[Start of Attachment]
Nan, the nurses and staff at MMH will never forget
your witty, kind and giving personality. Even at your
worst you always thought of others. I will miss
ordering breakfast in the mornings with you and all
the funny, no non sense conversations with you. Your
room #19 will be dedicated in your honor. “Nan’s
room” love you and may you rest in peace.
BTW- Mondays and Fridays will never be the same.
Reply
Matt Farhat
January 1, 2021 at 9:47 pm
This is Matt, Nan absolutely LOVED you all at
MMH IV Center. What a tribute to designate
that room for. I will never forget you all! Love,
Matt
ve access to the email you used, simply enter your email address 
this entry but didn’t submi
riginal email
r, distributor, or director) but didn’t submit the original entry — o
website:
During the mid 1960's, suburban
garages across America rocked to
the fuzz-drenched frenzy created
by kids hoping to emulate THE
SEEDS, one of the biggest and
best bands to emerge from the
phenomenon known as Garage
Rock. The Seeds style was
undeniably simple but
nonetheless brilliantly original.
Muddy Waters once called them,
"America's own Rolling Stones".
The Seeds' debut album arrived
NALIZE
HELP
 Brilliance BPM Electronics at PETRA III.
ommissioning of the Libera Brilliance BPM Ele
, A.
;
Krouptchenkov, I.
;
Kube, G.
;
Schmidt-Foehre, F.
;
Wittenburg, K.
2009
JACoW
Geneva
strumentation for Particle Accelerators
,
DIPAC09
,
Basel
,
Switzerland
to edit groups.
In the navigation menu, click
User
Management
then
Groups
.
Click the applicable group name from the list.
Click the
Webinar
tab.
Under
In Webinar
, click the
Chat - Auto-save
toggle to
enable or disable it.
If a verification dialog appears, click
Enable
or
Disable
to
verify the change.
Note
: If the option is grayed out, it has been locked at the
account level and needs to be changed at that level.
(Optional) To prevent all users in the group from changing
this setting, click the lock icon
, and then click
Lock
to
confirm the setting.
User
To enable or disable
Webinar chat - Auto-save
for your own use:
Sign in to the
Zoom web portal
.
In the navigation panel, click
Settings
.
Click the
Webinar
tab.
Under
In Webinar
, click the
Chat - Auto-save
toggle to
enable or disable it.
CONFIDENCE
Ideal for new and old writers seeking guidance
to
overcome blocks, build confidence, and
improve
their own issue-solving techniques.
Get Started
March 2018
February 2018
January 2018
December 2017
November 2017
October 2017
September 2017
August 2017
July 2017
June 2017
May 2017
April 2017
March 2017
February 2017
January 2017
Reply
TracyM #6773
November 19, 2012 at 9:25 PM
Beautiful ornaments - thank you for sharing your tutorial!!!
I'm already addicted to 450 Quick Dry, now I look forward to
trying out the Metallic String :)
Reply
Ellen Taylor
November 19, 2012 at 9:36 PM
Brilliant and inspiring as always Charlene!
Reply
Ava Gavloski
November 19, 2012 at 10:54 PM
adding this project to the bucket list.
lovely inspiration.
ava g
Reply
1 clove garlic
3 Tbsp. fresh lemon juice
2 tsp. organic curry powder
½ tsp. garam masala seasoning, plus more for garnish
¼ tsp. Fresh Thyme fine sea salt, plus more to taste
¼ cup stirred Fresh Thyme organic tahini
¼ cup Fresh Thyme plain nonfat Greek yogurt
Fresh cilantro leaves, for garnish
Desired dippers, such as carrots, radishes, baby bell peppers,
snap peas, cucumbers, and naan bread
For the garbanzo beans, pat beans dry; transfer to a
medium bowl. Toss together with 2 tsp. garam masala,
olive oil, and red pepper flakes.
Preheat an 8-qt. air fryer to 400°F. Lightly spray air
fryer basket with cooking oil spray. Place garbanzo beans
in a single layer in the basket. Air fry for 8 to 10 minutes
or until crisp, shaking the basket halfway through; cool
[End of Attachment]
**Your assignment**:
Only the lines from the top of the data through the line that contains "MMH IV Center. What a tribute to designate" should be quoted, exactly as they stand.

**Finished exercise**:
Nan, the nurses and staff at MMH will never forget
your witty, kind and giving personality. Even at your
worst you always thought of others. I will miss
ordering breakfast in the mornings with you and all
the funny, no non sense conversations with you. Your
room #19 will be dedicated in your honor. “Nan’s
room” love you and may you rest in peace.
BTW- Mondays and Fridays will never be the same.
Reply
Matt Farhat
January 1, 2021 at 9:47 pm
This is Matt, Nan absolutely LOVED you all at
MMH IV Center. What a tribute to designate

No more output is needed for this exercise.